### [Partes do exercício]
1 - Na notícia sobre a central de UTIs do SUS, quantos leitos a plataforma acompanha?
2 - Retome a notícia sobre a central de UTIs do SUS e prossiga com a redação logo após a última frase apresentada.

### [Texto original]
◆ ◆ ◆ ◆ ◆

SUS conecta UTIs de seis capitais a central na USP
para monitorar sinais de piora dos pacientes
- Central será integrada ao futuro hospital inteligente do Hospital
das Clínicas
- Padilha nega que hospital será construído no Instituto Adolfo Lutz
O
SUS (Sistema Único de Saúde) passou a contar com uma central de
comando para monitorar UTIs (unidades de terapia intensiva) à distância.
A
plataforma acompanha 60 leitos em seis capitais, 24 horas por dia, e pode
alertar as equipes quando há sinais de piora dos pacientes.
A
central fica no Núcleo de Inovação Tecnológica do Hospital das Clínicas
da USP (Universidade de São Paulo), na zona oeste
de São Paulo.
Nesta primeira fase, integra UTIs de hospitais públicos de
Manaus, Recife, Brasília, Belo Horizonte, Rio de Janeiro e Porto Alegre.
O
projeto, que vem funcionando desde o fim de julho, foi apresentado nesta
quinta-feira (3) em visita do ministro da Saúde, Alexandre Padilha, e da professora da
Faculdade de Medicina da USP e coordenadora do
projeto, Ludhmila Abrahão Hajjar.

◆ ◆ ◆ ◆ ◆

### [Conjunto de dados]
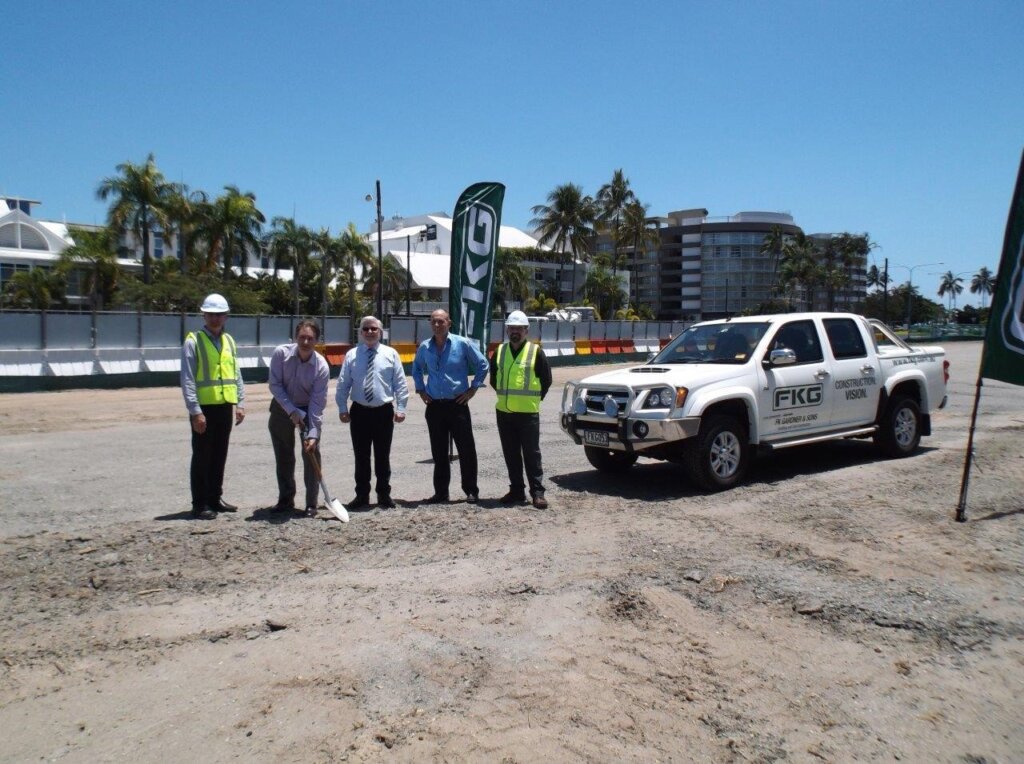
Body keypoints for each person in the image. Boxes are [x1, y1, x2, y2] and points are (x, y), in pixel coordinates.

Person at [412, 309, 489, 503]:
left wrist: (473, 389)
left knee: (466, 450)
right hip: (434, 406)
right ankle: (441, 492)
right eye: (434, 322)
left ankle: (471, 490)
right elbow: (416, 368)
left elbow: (482, 364)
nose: (437, 325)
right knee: (439, 451)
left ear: (449, 322)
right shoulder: (425, 347)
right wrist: (421, 390)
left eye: (441, 321)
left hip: (457, 405)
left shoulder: (462, 344)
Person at [181, 293, 245, 519]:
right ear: (203, 315)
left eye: (219, 315)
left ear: (226, 316)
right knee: (202, 456)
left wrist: (240, 402)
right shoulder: (193, 341)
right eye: (211, 314)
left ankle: (215, 498)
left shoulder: (229, 341)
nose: (215, 319)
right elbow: (188, 379)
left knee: (219, 454)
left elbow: (235, 374)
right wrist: (195, 411)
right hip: (204, 409)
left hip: (224, 406)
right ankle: (200, 503)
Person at [336, 316, 409, 509]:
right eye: (366, 329)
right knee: (361, 456)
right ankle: (362, 496)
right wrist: (342, 408)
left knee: (383, 456)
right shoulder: (352, 355)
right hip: (359, 412)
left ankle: (384, 495)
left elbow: (400, 383)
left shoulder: (391, 354)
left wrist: (401, 408)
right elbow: (343, 384)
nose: (370, 332)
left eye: (374, 329)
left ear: (380, 332)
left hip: (383, 412)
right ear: (360, 332)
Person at [490, 311, 552, 509]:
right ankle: (517, 490)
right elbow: (494, 379)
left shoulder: (535, 352)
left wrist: (533, 400)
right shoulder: (500, 351)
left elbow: (546, 380)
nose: (515, 331)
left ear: (526, 330)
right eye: (512, 328)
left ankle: (538, 493)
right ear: (507, 329)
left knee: (531, 454)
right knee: (511, 453)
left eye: (519, 328)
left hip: (527, 414)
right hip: (504, 412)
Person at [267, 320, 330, 516]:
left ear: (317, 341)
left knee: (311, 453)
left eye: (310, 338)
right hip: (281, 406)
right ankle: (285, 499)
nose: (305, 342)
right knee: (284, 455)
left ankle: (311, 503)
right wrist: (291, 411)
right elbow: (274, 385)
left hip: (307, 408)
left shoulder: (321, 366)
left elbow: (317, 403)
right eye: (302, 337)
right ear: (296, 337)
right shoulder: (280, 354)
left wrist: (313, 432)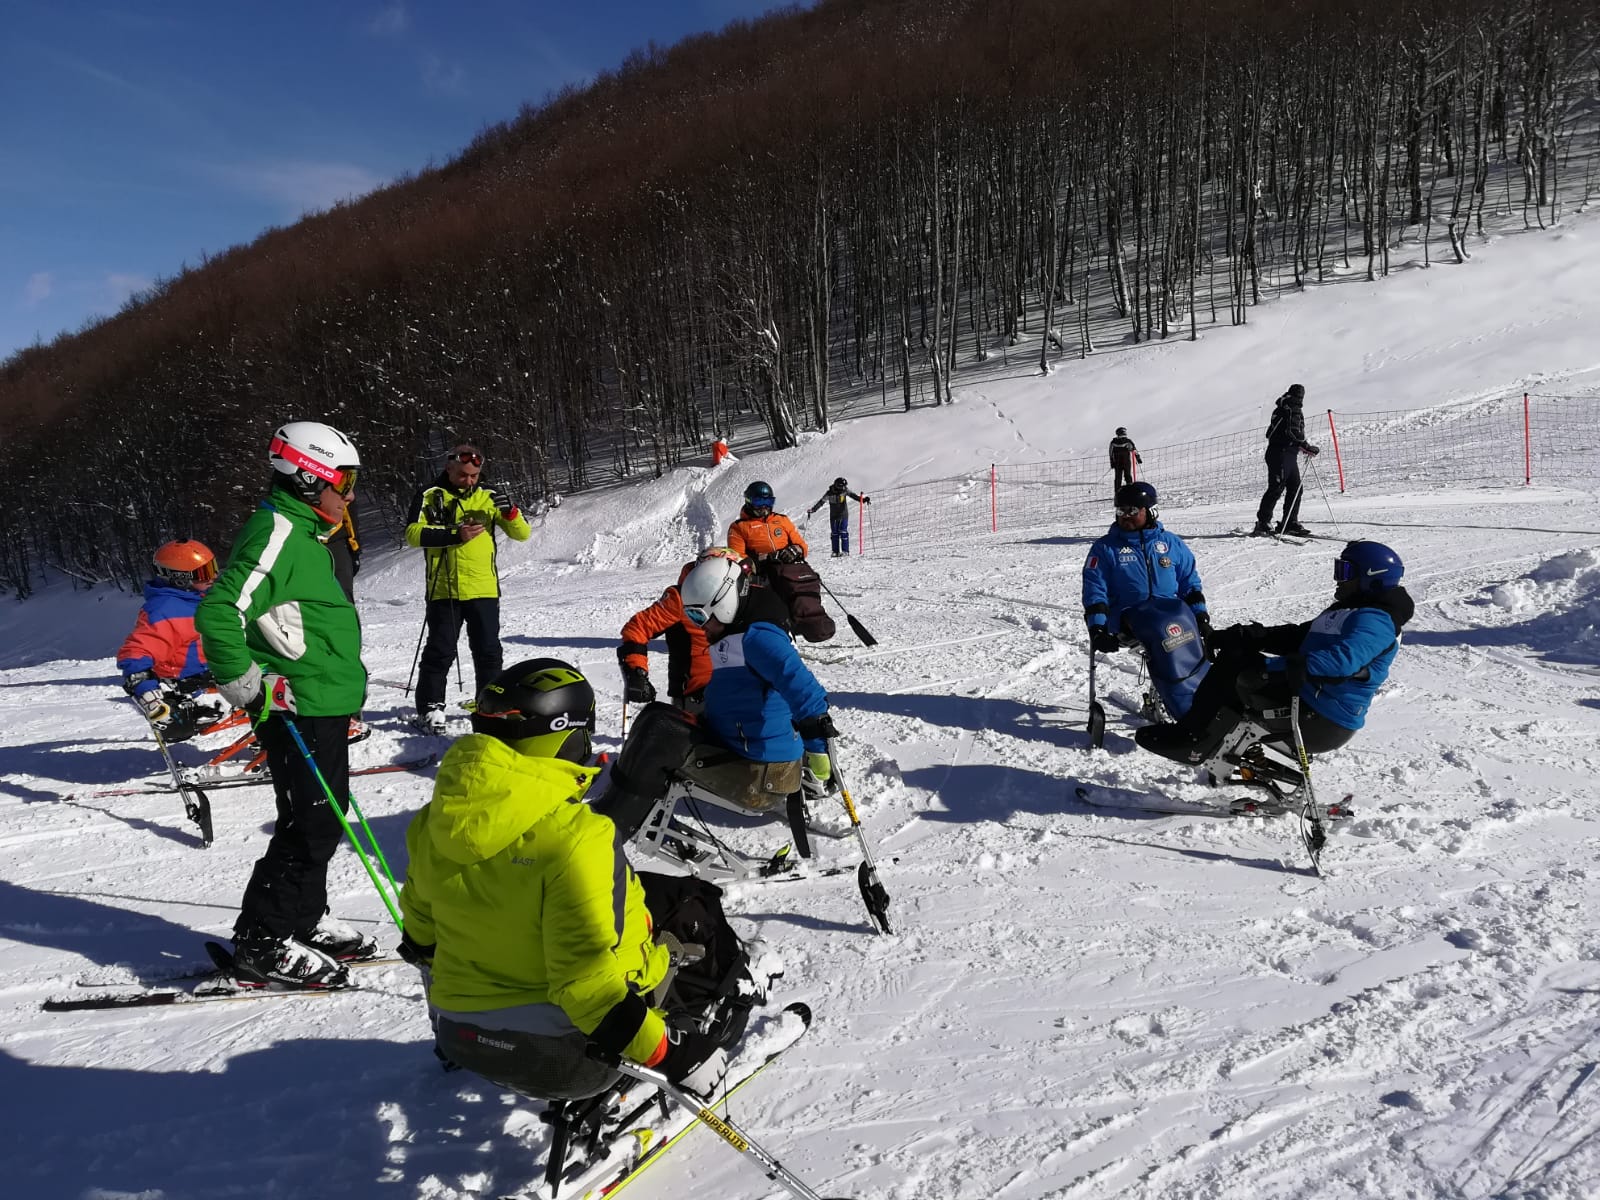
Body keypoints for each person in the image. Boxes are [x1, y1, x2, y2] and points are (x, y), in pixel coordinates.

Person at [398, 659, 759, 1102]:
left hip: (459, 1034)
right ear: (566, 736)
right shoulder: (577, 839)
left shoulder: (433, 823)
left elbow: (420, 938)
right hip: (565, 1059)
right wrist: (673, 1053)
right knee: (691, 906)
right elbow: (586, 985)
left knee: (648, 888)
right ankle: (719, 996)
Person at [195, 421, 374, 989]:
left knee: (315, 813)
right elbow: (221, 611)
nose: (349, 494)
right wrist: (245, 680)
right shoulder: (276, 532)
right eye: (342, 481)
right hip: (297, 706)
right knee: (315, 823)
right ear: (305, 478)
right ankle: (266, 942)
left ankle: (300, 919)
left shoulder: (307, 534)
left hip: (320, 701)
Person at [1136, 540, 1413, 764]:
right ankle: (1206, 739)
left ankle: (1194, 740)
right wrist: (1244, 636)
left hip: (1323, 717)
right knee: (1237, 657)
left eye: (1346, 572)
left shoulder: (1377, 620)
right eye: (1338, 569)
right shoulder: (1349, 611)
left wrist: (1271, 669)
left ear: (1371, 579)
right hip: (1309, 698)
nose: (1337, 579)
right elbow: (1297, 636)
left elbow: (1342, 662)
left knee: (1240, 672)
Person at [677, 554, 836, 813]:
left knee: (660, 744)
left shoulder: (757, 639)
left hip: (763, 775)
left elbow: (804, 690)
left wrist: (818, 751)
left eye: (699, 616)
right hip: (740, 749)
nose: (699, 626)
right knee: (663, 726)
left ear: (724, 603)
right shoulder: (735, 632)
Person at [404, 444, 532, 734]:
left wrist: (510, 511)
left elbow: (522, 534)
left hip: (483, 588)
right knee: (440, 651)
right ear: (449, 468)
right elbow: (412, 533)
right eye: (463, 475)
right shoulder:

◆ ◆ ◆ ◆ ◆

### [Respostas]
1 - A plataforma acompanha 60 leitos em seis capitais.

2 -
A equipe da central acompanha indicadores definidos
previamente e quando identifica uma alteração que merece atenção, checa outros
dados do paciente e aciona os profissionais da UTI de origem, por telefone ou
videoconferência.
A decisão sobre a conduta permanece com quem está à beira do
leito.
Numa mesma plataforma são reunidos dados de
equipamentos de diferentes fabricantes —monitores cardíacos, ventiladores
mecânicos e bombas de infusão.
É possível visualizar pressão arterial,
oximetria, frequência cardíaca, eletrocardiograma, parâmetros da ventilação
mecânica e os medicamentos administrados.